Can we find a way out of this billionaire wilderness?
I half-heartedly crank the wine opener. I’m only partly paying attention to my task, distracted by the snow falling like cotton balls outside. I am already day-dreaming about tomorrow’s turns on Glory. I nearly spill the bottle on a customer when the cork comes free.
It’s been a dismal shift. Each table has been a reminder of what seems to be ruining Jackson Hole: digital nomads planning their next work-life vibes-based move, “locals” from NYC that sleep here for three weeks out of the year, and a table of shiny costumed cowboys and cowgirls whose white hats would look great in LA.
I get pessimistic on nights like this. Leeching off the bourgeoisie for a living can be a constant reminder of how much you don’t have. But money tends to stain authenticity, so we hold on to the ideal of the unsullied ski bum local in our hearts and keep our heads down. I moved here to snowboard; I’ve moved five times since then, and worked 10 different jobs. I feel like I deserve to be here as much as anyone, but so does everyone else, and we fight amongst ourselves for the scraps.
I clench the steering wheel with white knuckles on the way home. Snow is zipping past in straight horizontal lines like I’m entering hyperspace. It feels like I am moving impossibly fast. In reality I’m crawling down the road in the dark at 10 miles per hour, unsure which lane I’m even in. Winter cuts both ways.
I finally lay my head down on my pillow, and it feels like only a minute later my alarm starts blaring. It’s still pitch black outside. The only reason I drag myself out of bed and into the cold open air is grudging solidarity with the friend picking me up. I know that person is waking up on the other side of town and asking themself the exact same question: who made this plan again?
I don’t achieve full consciousness until the wind nearly rips the car door off its hinges at the top of Teton Pass. It’s dark, freezing, and windy, but also somehow crowded. We get the last parking spot. I’m struck by how many truly insane people live in Jackson Hole. How many of them moved here after COVID? My localism doesn’t wear off until I’ve had my morning powder.
Colors begin to spill from the east and it gets lighter with each step I take up the boot pack. The steady trudge takes the edge off my salty thoughts. I can only think about the next forward step and my labored breath. Those moments before the sun explodes over the Gros Ventre Range are always quiet. I remember why I chose to wake up so damn early. I remember why I moved here. By the time I get to the summit everything makes perfect sense.
With a view this good it’s easy to forget the shocking income inequality below.

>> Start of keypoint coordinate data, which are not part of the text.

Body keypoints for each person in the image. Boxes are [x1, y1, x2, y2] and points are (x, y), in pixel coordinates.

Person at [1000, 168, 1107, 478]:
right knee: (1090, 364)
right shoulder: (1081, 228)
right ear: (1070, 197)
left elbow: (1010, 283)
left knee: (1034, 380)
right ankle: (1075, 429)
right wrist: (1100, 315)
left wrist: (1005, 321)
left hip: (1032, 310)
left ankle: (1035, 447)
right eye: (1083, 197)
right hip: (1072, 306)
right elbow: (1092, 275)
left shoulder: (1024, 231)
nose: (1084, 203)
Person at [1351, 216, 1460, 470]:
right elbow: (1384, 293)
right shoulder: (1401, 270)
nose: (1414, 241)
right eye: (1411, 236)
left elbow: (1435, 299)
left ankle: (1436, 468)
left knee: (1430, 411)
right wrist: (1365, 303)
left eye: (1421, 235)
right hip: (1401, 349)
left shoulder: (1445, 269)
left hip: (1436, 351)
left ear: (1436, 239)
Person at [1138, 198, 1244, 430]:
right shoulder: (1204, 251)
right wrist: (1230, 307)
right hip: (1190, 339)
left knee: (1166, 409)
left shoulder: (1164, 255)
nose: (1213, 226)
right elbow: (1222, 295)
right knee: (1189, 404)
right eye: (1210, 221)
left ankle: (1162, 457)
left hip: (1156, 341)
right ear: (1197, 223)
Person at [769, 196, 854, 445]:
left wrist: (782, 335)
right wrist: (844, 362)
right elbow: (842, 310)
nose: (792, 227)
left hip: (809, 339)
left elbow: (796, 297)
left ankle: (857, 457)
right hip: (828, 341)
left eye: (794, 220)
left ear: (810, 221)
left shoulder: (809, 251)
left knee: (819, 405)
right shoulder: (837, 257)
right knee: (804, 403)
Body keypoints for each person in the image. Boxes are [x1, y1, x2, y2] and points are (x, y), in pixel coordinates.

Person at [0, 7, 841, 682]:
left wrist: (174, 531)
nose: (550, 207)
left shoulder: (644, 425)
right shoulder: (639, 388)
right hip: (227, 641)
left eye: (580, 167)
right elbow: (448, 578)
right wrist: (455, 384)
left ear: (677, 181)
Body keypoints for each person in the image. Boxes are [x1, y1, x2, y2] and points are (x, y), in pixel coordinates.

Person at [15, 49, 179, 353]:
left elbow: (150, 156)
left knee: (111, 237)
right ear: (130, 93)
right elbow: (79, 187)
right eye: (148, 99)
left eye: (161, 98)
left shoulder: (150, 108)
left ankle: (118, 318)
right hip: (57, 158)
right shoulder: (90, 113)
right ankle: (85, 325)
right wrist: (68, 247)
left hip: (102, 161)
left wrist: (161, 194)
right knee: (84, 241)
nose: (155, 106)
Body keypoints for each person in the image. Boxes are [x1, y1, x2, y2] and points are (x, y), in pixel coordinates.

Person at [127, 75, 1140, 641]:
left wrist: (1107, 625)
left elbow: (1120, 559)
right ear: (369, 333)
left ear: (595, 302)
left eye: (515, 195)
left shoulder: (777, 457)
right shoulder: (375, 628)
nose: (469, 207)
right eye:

Everything is in its right place. All downhill from here. As Jeremy Jones says, there are “no words for the way down.” In spite of being chained by the forces of gravity in these heavy bodies, we can get pretty close to flying. The experience might be generic off-brand flying, but I’ll take what I can get.
I drive back down towards Wilson with a shit-eating grin on my face. The valley looks different heading down: it looks like home. This otherworldly experience keeps me high all day long. It keeps the crust away. I complain less about the overcrowding and the rising costs. Snowboarding affords me an escape from that reality.
But the reality is that if we do nothing, it will continue to get worse. Thinking the situation is already hopeless will end up making it hopeless. The economic forces changing this valley seem uncontrollable, but this is also not our first rodeo. It’s textbook gentrification, and there are ways to combat it.
That “Wyoming Is Full’’ bumper sticker on your Tacoma won’t change anything, nor will your rage at the car with California license plate that has clearly never been driven in snow. We can’t sink into apathy and snowboard this particular problem away. We are doomed unless we take a political stand, together, now. That includes everyone who has loved this place, for any amount of time: digital nomads, Texans, and fifth homeowners included. Working together, we can modify the social contract we have now. Go become a member of ShelterJH, then look into starting a labor union where you work. Vote in all local elections, even the boring ones, and organize your friends, roommates, and co-workers to do the same. We don’t need to reinvent the wheel here. We can do this—this fight has been fought before, in countless communities where the haves want to displace the have-nots.
Snowboarding brought us here. Let’s use that rebellious spirit and fight to keep our uncivilized, dirty asses here. Snowboarders are infamous for thinking differently and breaking new trail. Travis Rice continually redefines big mountain riding. Jess Kimura is a leader for women and mental health in action sports. Jeremy Jones started the influential climate-change activism organization Protect Our Winters (POW).
Why can’t we start a movement to save the working class in Jackson Hole?
Billionaire Wilderness is a reference to the book about the ultra-wealthy in Jackson Hole, “Billionaire Wilderness” by Justin Farrell.
Joey Sackett likes to ride sideways and pretend he’s surfing. Sometimes he likes to suffer in faraway places on tall peaks. He also tries to get involved in local housing issues, and he’d really love for you to join him as a member of ShelterJH.